Work out how many lines below contain the word "Groupe", then give that number alone.

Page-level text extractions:
++++++
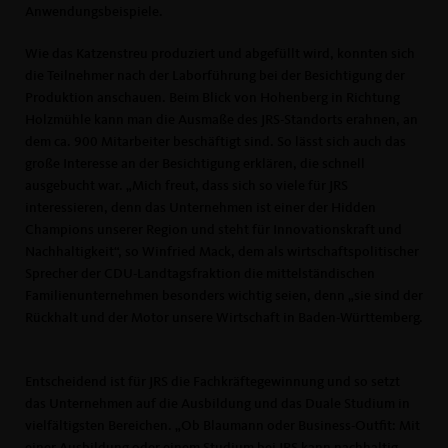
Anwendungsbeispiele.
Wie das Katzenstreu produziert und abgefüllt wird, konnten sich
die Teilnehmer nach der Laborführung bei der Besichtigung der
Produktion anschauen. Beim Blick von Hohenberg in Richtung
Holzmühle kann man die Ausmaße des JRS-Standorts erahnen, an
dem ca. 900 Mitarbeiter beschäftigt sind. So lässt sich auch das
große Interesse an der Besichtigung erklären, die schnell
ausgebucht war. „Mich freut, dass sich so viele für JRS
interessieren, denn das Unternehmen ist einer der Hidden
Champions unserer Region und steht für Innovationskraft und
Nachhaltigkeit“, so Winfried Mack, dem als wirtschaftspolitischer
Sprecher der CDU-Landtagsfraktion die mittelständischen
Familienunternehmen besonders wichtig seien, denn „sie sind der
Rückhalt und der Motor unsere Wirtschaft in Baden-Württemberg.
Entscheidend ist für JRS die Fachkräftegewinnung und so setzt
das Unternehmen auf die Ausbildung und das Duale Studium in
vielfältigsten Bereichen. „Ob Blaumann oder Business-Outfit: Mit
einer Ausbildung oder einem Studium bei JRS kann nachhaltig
++++++
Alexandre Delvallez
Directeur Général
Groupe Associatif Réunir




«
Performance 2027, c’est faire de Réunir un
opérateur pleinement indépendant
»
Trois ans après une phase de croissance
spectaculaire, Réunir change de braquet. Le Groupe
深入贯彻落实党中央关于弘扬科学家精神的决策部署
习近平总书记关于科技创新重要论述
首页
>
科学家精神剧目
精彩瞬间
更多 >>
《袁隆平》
++++++
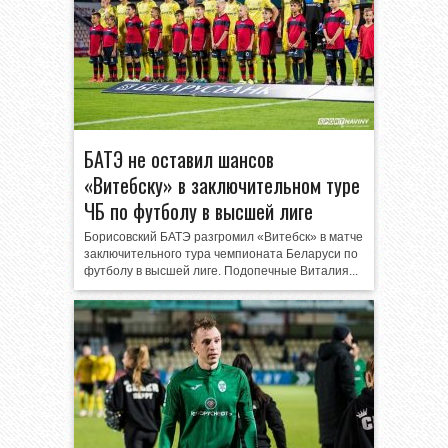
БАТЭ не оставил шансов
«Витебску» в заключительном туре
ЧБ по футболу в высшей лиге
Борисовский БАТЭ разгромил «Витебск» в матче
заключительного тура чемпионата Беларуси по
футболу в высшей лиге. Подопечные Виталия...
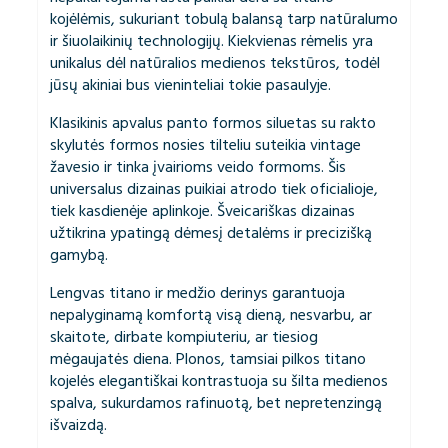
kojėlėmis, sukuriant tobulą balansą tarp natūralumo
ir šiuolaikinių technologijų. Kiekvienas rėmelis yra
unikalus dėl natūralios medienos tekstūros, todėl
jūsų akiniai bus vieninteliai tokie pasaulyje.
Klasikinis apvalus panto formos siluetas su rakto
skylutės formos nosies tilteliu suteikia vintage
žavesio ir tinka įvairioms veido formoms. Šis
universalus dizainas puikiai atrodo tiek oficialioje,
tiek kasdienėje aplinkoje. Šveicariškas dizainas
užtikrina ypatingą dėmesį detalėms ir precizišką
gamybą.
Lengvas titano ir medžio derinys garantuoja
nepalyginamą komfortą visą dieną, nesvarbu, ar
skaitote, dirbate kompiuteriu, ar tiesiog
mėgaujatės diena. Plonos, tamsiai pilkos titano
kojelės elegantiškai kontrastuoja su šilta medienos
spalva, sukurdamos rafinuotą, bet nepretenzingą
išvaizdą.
++++++
# Worked solution
2